**TASK DIRECTIONS:** Lay out the lines starting at the one containing "Could you annotate" and ending at the one containing "-0.021821, 0.886022, 0.065372]]" as a numbered list, leaving out blank lines.

**RECORDS SHOWN:**
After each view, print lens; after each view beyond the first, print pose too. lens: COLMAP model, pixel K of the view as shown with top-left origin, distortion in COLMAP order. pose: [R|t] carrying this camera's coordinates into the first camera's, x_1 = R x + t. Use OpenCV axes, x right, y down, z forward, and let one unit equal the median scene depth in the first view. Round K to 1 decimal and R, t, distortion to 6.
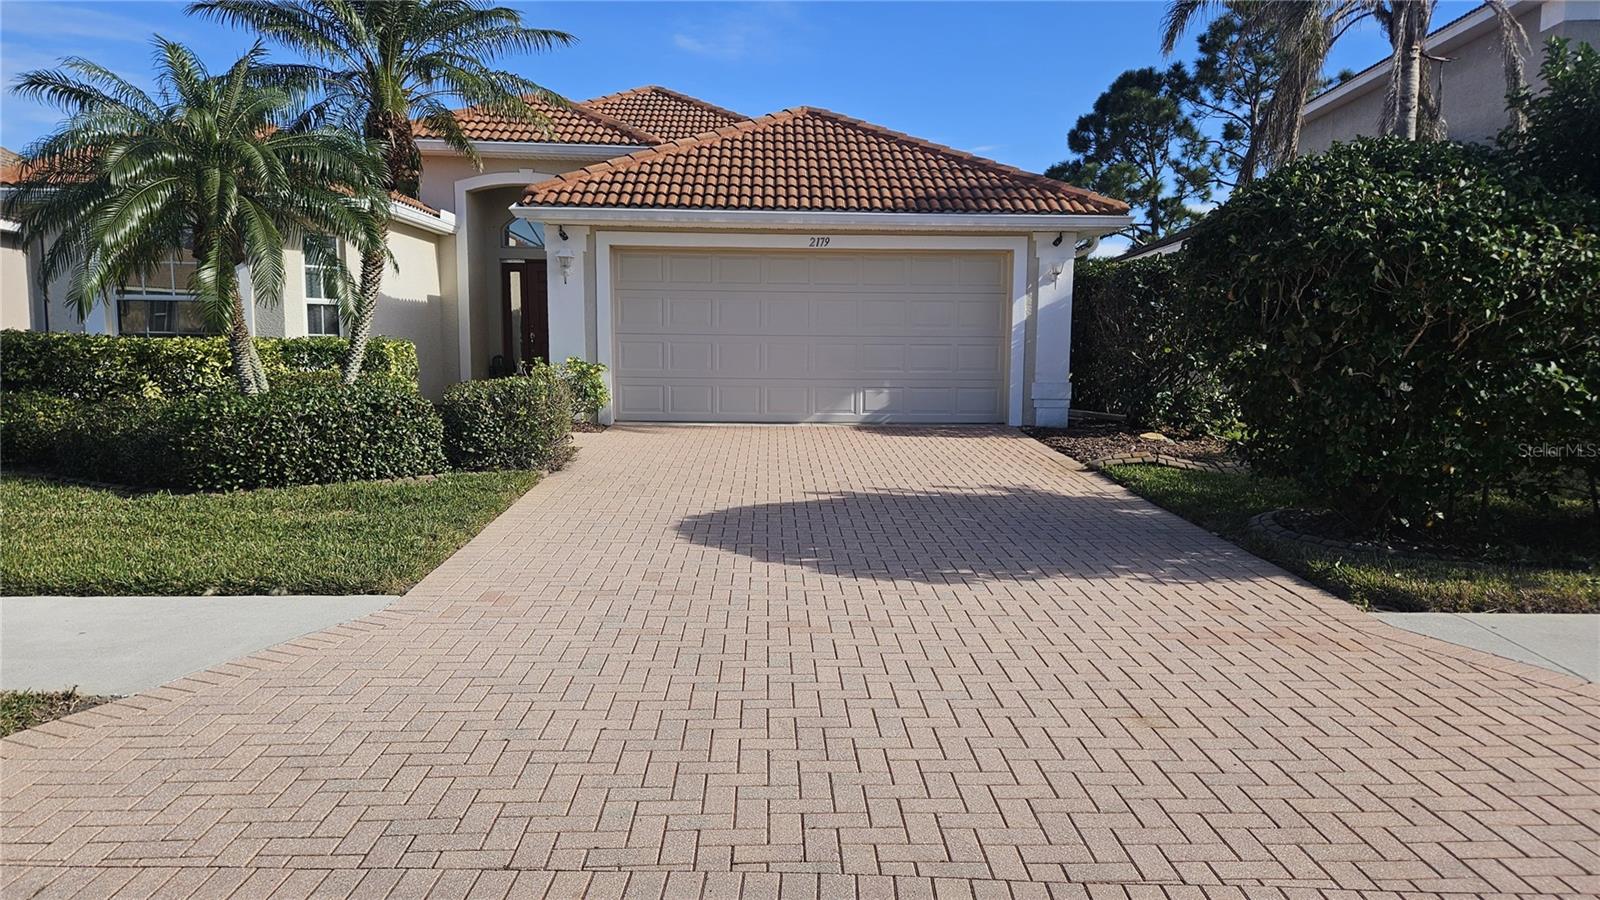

* * *

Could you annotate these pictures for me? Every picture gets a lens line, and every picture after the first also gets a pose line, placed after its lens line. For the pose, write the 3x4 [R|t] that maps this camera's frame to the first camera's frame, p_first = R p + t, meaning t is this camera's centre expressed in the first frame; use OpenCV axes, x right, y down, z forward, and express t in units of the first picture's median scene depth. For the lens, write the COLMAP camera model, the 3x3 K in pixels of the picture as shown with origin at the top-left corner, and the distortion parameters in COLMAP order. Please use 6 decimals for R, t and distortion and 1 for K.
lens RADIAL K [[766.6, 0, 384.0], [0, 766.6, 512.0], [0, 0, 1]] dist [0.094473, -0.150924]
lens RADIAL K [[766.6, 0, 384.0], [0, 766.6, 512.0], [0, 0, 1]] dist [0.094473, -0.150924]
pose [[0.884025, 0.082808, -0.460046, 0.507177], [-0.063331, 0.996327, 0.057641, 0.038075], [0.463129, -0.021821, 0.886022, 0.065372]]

**TASK ANSWER:**
1. Could you annotate these pictures for me? Every picture gets a lens line, and every picture after the first also gets a pose line, placed after its lens line. For the pose, write the 3x4 [R|t] that maps this camera's frame to the first camera's frame, p_first = R p + t, meaning t is this camera's centre expressed in the first frame; use OpenCV axes, x right, y down, z forward, and express t in units of the first picture's median scene depth. For the lens, write the COLMAP camera model, the 3x3 K in pixels of the picture as shown with origin at the top-left corner, and the distortion parameters in COLMAP order. Please use 6 decimals for R, t and distortion and 1 for K.
2. lens RADIAL K [[766.6, 0, 384.0], [0, 766.6, 512.0], [0, 0, 1]] dist [0.094473, -0.150924]
3. lens RADIAL K [[766.6, 0, 384.0], [0, 766.6, 512.0], [0, 0, 1]] dist [0.094473, -0.150924]
4. pose [[0.884025, 0.082808, -0.460046, 0.507177], [-0.063331, 0.996327, 0.057641, 0.038075], [0.463129, -0.021821, 0.886022, 0.065372]]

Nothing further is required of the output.